Both AMWest and Alaska Airlines exhibited their highest delay rates in San Francisco, indicating that this destination poses significant operational challenges for both carriers. This commonality suggests that external factors specific to San Francisco, such as air traffic congestion, weather conditions, or airport infrastructure limitations, may be contributing to delays across different airlines.The both showed their lowest delay rates in Phoenix, indicating that this destination offers more favorable operational conditions for both carriers.
Describe discrepancy between comparing two airlines’ flight performances city-by-city and overall. When comparing Alaska Airlines and AmWest’s performance, the overall analysis shows AmWest as the superior airline with a 10.9% delay rate compared to Alaska’s 13.3%. However, the city-by-city analysis reveals a more complex picture where Alaska outperforms AmWest in some destinations while AmWest excels in others. For example, Alaska may have significantly better performance in high-traffic routes like Los Angeles or Seattle, while AmWest dominates in Phoenix. This creates a discrepancy where the “better” airline depends entirely on which specific route passengers are considering, contradicting the overall ranking that suggests AmWest is universally superior.
Key Analytical Differences:
Explanation of the discrepancy between comparing two airlines’ flight performances city-by-city and overall
This discrepancy occurs because overall performance averages mask individual route variations.

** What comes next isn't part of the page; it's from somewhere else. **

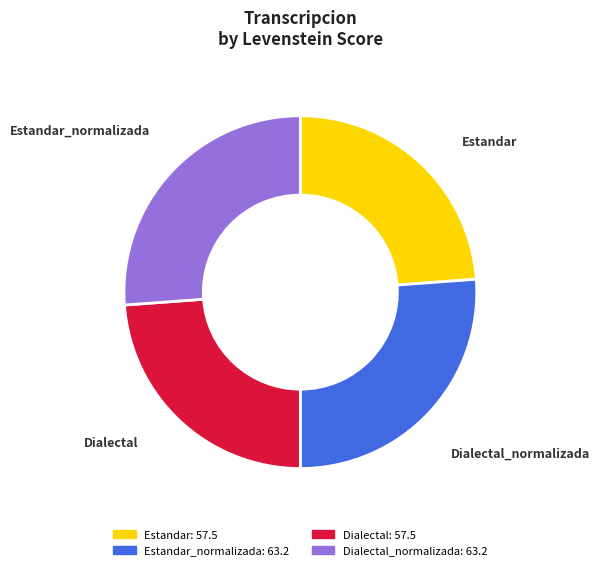

Is there any slice that represents more than half of the pie?

No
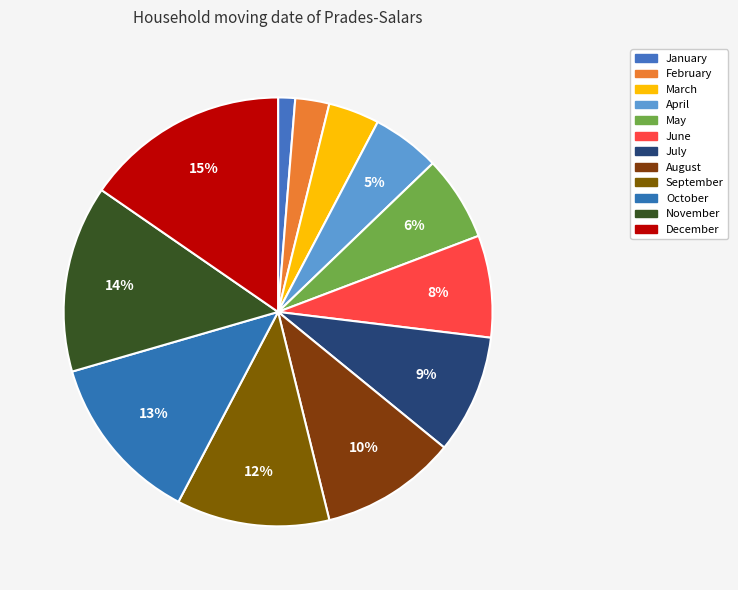

Does March represent more than half of the total?

No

AmWest’s lower overall delay rate (10.9%) most likely results from their exceptional performance in specific cities—particularly high-volume routes where strong performance heavily influences the total. Meanwhile, Alaska’s higher overall rate (13.3%) may be skewed by poor performance on a few challenging routes, even though they excel on others. Overall percentages weight all flights equally, so an airline with excellent performance on high-traffic routes will show better overall statistics, even if they struggle on smaller routes.

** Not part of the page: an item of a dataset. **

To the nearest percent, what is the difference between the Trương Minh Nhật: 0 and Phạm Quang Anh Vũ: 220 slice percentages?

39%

Comparing the overall percentage of delays does not account for cities that can have extremely high delays nor does it account for events that can give extreme values such as snow storms, hurricanes, or other weather events. Even under staffing , plane maintenance, and air traffic control issues can cause delays that are not accounted for in the overall percentage. For example AWWest showed an average delay across all cities of 10.9% but the percent delay across cities showed values from 7.9% to 28.7&%. This is a significant difference that is not present in the overall percentage.